Enter Epix, which did God’s work releasing Saint Maud earlier this year, and the post-2020 need for content. Bustillo and Maury’s The Deep House feels like the final nail in the coffin that solidifies for sure that whatever sense of macabre rage inspired the French New Wave horror renaissance of the late 00’s is now officially over. The Deep House is as much a studio film as you will find dumped out of Hollywood on a cold January. High-concept elevator pitch premise and an execution that runs in circles to fill the running time.
Tina and Ben (Camilla Rowe & James Jagger) are a couple with a Youtube channel exploring the paranormal. Their trek for the next viral video leads them to a lake with a rumored haunted house at the bottom. Tina and Ben suit up in scuba gear and explore the house, soon trying to survive the demons that lurk in the house.
Now here is an idea with some potential. A haunted house movie with a twist out of The Descent, where the environment itself can lend some claustrophobic suspense to the proceedings and every breath matters. Throw it on the pile for an immediate remake because Deep House also is a premise, setting and characters that puts Bustillo and Maury out of what they do best – splatter the walls with blood and pit people together in feral violent combat. You can’t fight ghosts, you can only run from them and you can’t deliver creative kills when your set is entirely waterlogged.

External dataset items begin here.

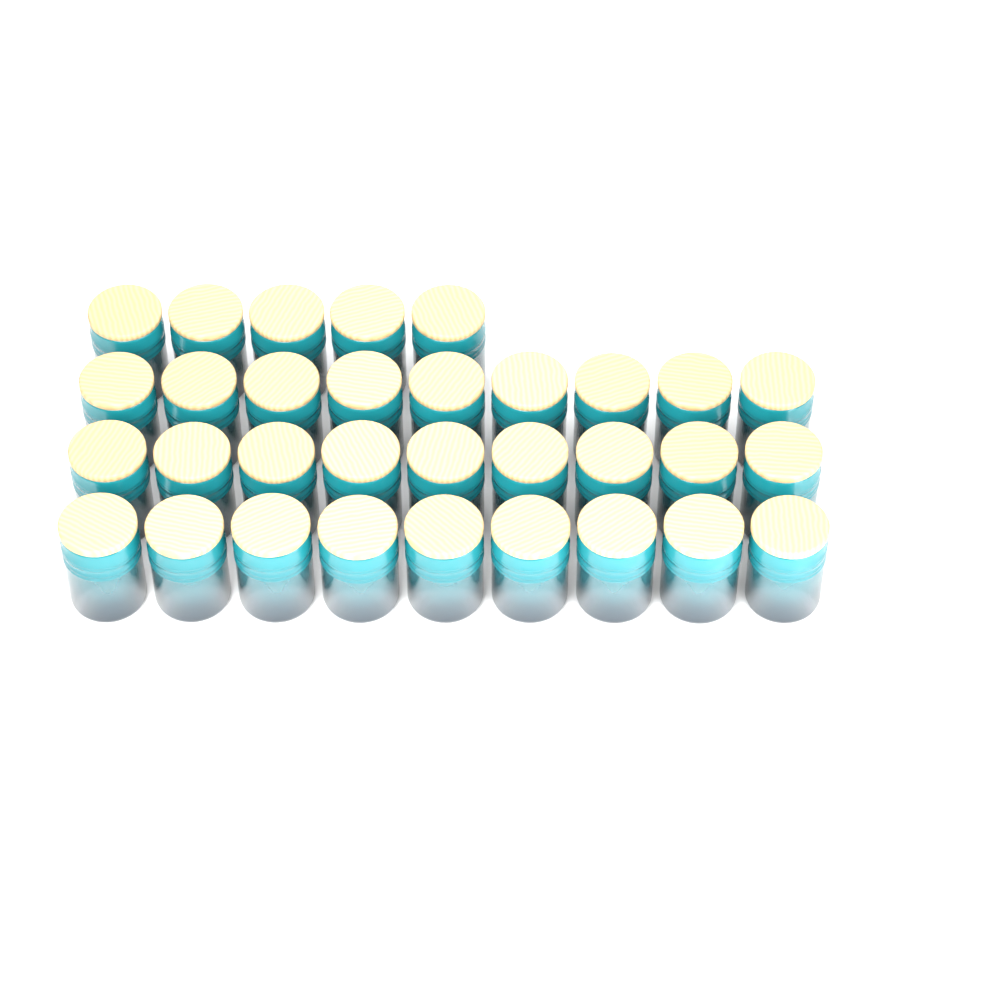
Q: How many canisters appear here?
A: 32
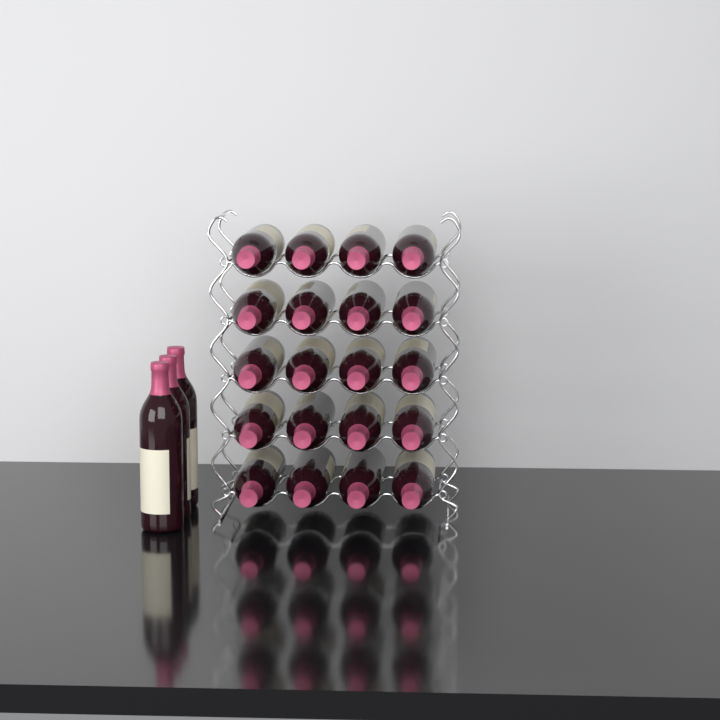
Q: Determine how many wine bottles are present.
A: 23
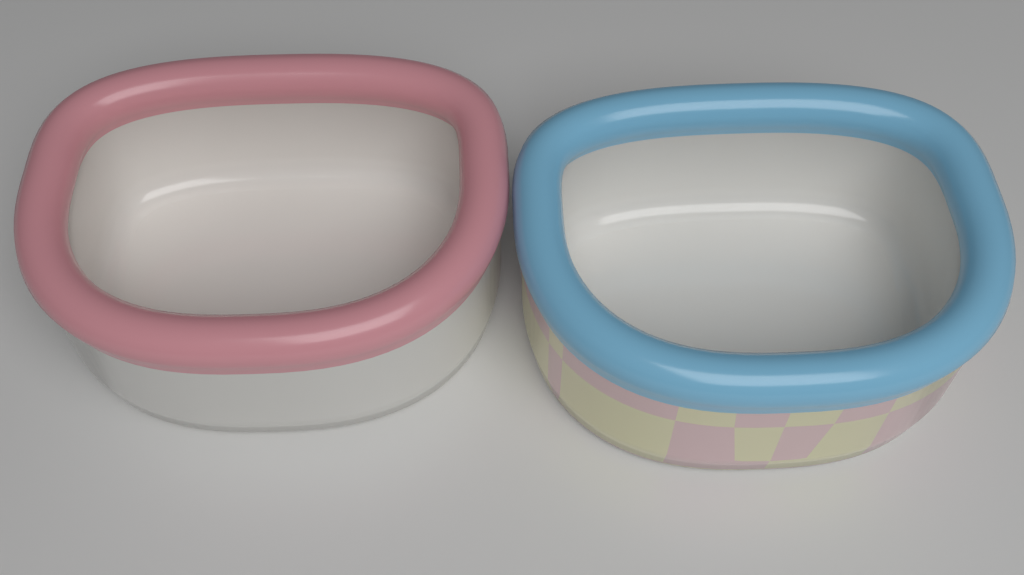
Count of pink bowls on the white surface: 1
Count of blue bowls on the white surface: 1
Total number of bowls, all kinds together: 2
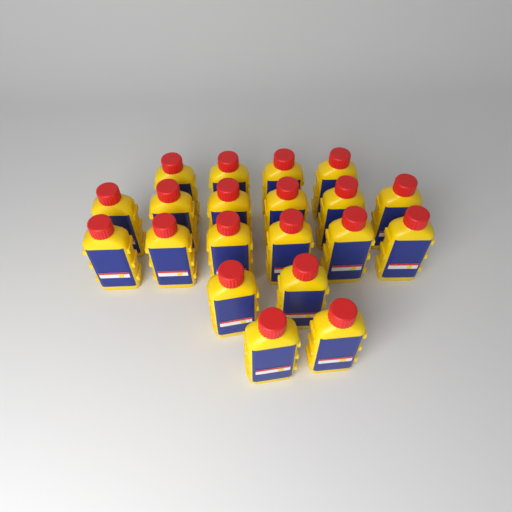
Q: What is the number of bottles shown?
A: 20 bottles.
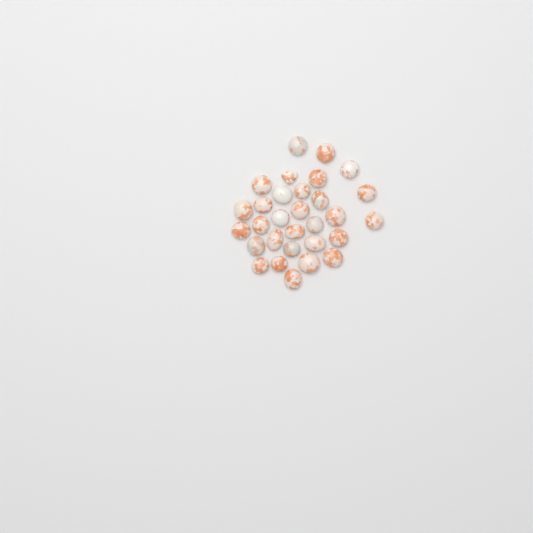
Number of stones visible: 30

Inside is tight, tense and brutal. Deep House is flabby, full of filler and too absurd to be creepy. That’s the balance with horror movies, you’ve got to have a premise that is unique, but at the same time relatable enough so that the average person might think it could happen to them. Inside could happen to anyone. The couple in The Deep House go out of their way looking for trouble and find it. When the often repeated “I would just call the cops” refrain gets as far from ordinary life as “I wouldn’t go scuba diving in a haunted house” you’ve lost your tether to the audience and it’s hard to root for your characters. These characters are particularly hard to root for.
At first blush I’m not even sure how you would make this premise work beyond the usual tour down dark haunted hallways. Everything that makes it unique seems to cut into the horror. Whether your fear is drowning or ghosts, neither of these are working together in this film.